The glass photographic plates were bought for £6,000 by an unnamed buyer at a London auction held in 2001.

Frances's daughter, Christine Lynch, appeared in an episode of the television programme Antiques Roadshow in Belfast, broadcast on BBC One in January 2009, with the photographs and one of the cameras given to the girls by Doyle. Christine told the expert, Paul Atterbury, that she believed, as her mother had done, that the fairies in the fifth photograph were genuine. Atterbury estimated the value of the items at between £25,000 and £30,000. The first edition of Frances's memoirs was published a few months later, under the title Reflections on the Cottingley Fairies. The book contains correspondence, sometimes "bitter", between Elsie and Frances. In one letter, dated 1983, Frances wrote:

I hated those photographs from the age of 16 when Mr Gardner presented me with a bunch of flowers and wanted me to sit on the platform [at a Theosophical Society meeting] with him. I realised what I was in for if I did not keep myself hidden.

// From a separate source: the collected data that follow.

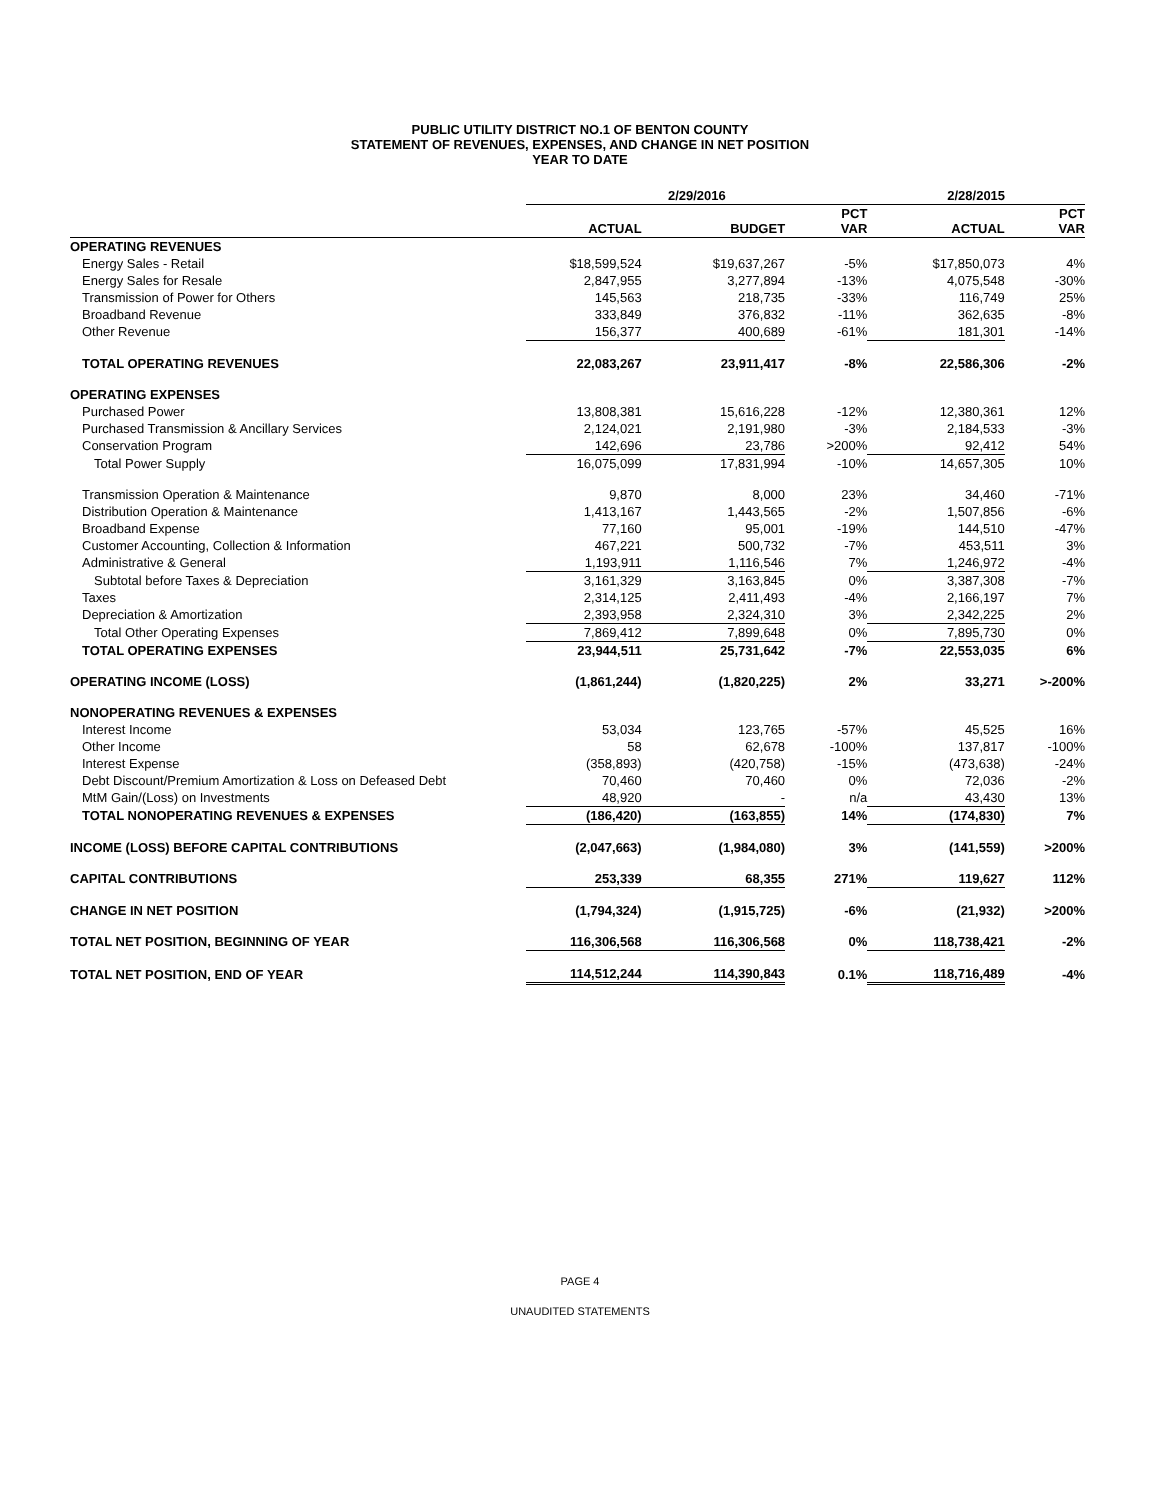PUBLIC UTILITY DISTRICT NO.1 OF BENTON COUNTY
STATEMENT OF REVENUES, EXPENSES, AND CHANGE IN NET POSITION
YEAR TO DATE
| | 2/29/2016 | | | 2/28/2015 | |
| --- | --- | --- | --- | --- | --- |
| | ACTUAL | BUDGET | PCT VAR | ACTUAL | PCT VAR |
| OPERATING REVENUES | | | | | |
| Energy Sales - Retail | $18,599,524 | $19,637,267 | -5% | $17,850,073 | 4% |
| Energy Sales for Resale | 2,847,955 | 3,277,894 | -13% | 4,075,548 | -30% |
| Transmission of Power for Others | 145,563 | 218,735 | -33% | 116,749 | 25% |
| Broadband Revenue | 333,849 | 376,832 | -11% | 362,635 | -8% |
| Other Revenue | 156,377 | 400,689 | -61% | 181,301 | -14% |
| TOTAL OPERATING REVENUES | 22,083,267 | 23,911,417 | -8% | 22,586,306 | -2% |
| OPERATING EXPENSES | | | | | |
| Purchased Power | 13,808,381 | 15,616,228 | -12% | 12,380,361 | 12% |
| Purchased Transmission & Ancillary Services | 2,124,021 | 2,191,980 | -3% | 2,184,533 | -3% |
| Conservation Program | 142,696 | 23,786 | >200% | 92,412 | 54% |
| Total Power Supply | 16,075,099 | 17,831,994 | -10% | 14,657,305 | 10% |
| Transmission Operation & Maintenance | 9,870 | 8,000 | 23% | 34,460 | -71% |
| Distribution Operation & Maintenance | 1,413,167 | 1,443,565 | -2% | 1,507,856 | -6% |
| Broadband Expense | 77,160 | 95,001 | -19% | 144,510 | -47% |
| Customer Accounting, Collection & Information | 467,221 | 500,732 | -7% | 453,511 | 3% |
| Administrative & General | 1,193,911 | 1,116,546 | 7% | 1,246,972 | -4% |
| Subtotal before Taxes & Depreciation | 3,161,329 | 3,163,845 | 0% | 3,387,308 | -7% |
| Taxes | 2,314,125 | 2,411,493 | -4% | 2,166,197 | 7% |
| Depreciation & Amortization | 2,393,958 | 2,324,310 | 3% | 2,342,225 | 2% |
| Total Other Operating Expenses | 7,869,412 | 7,899,648 | 0% | 7,895,730 | 0% |
| TOTAL OPERATING EXPENSES | 23,944,511 | 25,731,642 | -7% | 22,553,035 | 6% |
| OPERATING INCOME (LOSS) | (1,861,244) | (1,820,225) | 2% | 33,271 | >-200% |
| NONOPERATING REVENUES & EXPENSES | | | | | |
| Interest Income | 53,034 | 123,765 | -57% | 45,525 | 16% |
| Other Income | 58 | 62,678 | -100% | 137,817 | -100% |
| Interest Expense | (358,893) | (420,758) | -15% | (473,638) | -24% |
| Debt Discount/Premium Amortization & Loss on Defeased Debt | 70,460 | 70,460 | 0% | 72,036 | -2% |
| MtM Gain/(Loss) on Investments | 48,920 | - | n/a | 43,430 | 13% |
| TOTAL NONOPERATING REVENUES & EXPENSES | (186,420) | (163,855) | 14% | (174,830) | 7% |
| INCOME (LOSS) BEFORE CAPITAL CONTRIBUTIONS | (2,047,663) | (1,984,080) | 3% | (141,559) | >200% |
| CAPITAL CONTRIBUTIONS | 253,339 | 68,355 | 271% | 119,627 | 112% |
| CHANGE IN NET POSITION | (1,794,324) | (1,915,725) | -6% | (21,932) | >200% |
| TOTAL NET POSITION, BEGINNING OF YEAR | 116,306,568 | 116,306,568 | 0% | 118,738,421 | -2% |
| TOTAL NET POSITION, END OF YEAR | 114,512,244 | 114,390,843 | 0.1% | 118,716,489 | -4% |
PAGE 4
UNAUDITED STATEMENTS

The 1997 films FairyTale: A True Story and Photographing Fairies were inspired by the events surrounding the Cottingley Fairies. The photographs were parodied in a 1994 book written by Terry Jones and Brian Froud, Lady Cottington's Pressed Fairy Book. In A. J. Elwood's 2021 novel, The Cottingley Cuckoo, a series of letters were written soon after the Cottingley fairy photographs were published claiming further sightings of fairies and proof of their existence.

In 2017 a further two fairy photographs were presented as evidence that the girls' parents were part of the conspiracy. Dating from 1917 and 1918, both photographs are poorly executed copies of two of the original fairy photographs. One was published in 1918 in The Sphere newspaper, which was before the originals had been seen by anyone outside the girls' immediate family.

On 4 October 2018 the first two of the photographs, Alice and the Fairies and Iris and the Gnome, were to be sold by Dominic Winter Auctioneers, in Gloucestershire. The prints, suspected to have been made in 1920 to sell at theosophical lectures, were expected to bring £700–£1000 each. As it turned out, Iris with the Gnome sold for a hammer price of £5,400 (plus 24% buyer's premium incl. VAT), while Alice and the Fairies sold for a hammer price of £15,000 (plus 24% buyer's premium incl. VAT).

In 2019 a print of the first of the five photographs sold for £1,050. A print of the second was also put up for sale but failed to sell as it did not meet its £500 reserve price. The pictures previously belonged to the Reverend George Vale Owen. In December 2019, the third camera used to take the images was acquired by the National Science and Media Museum.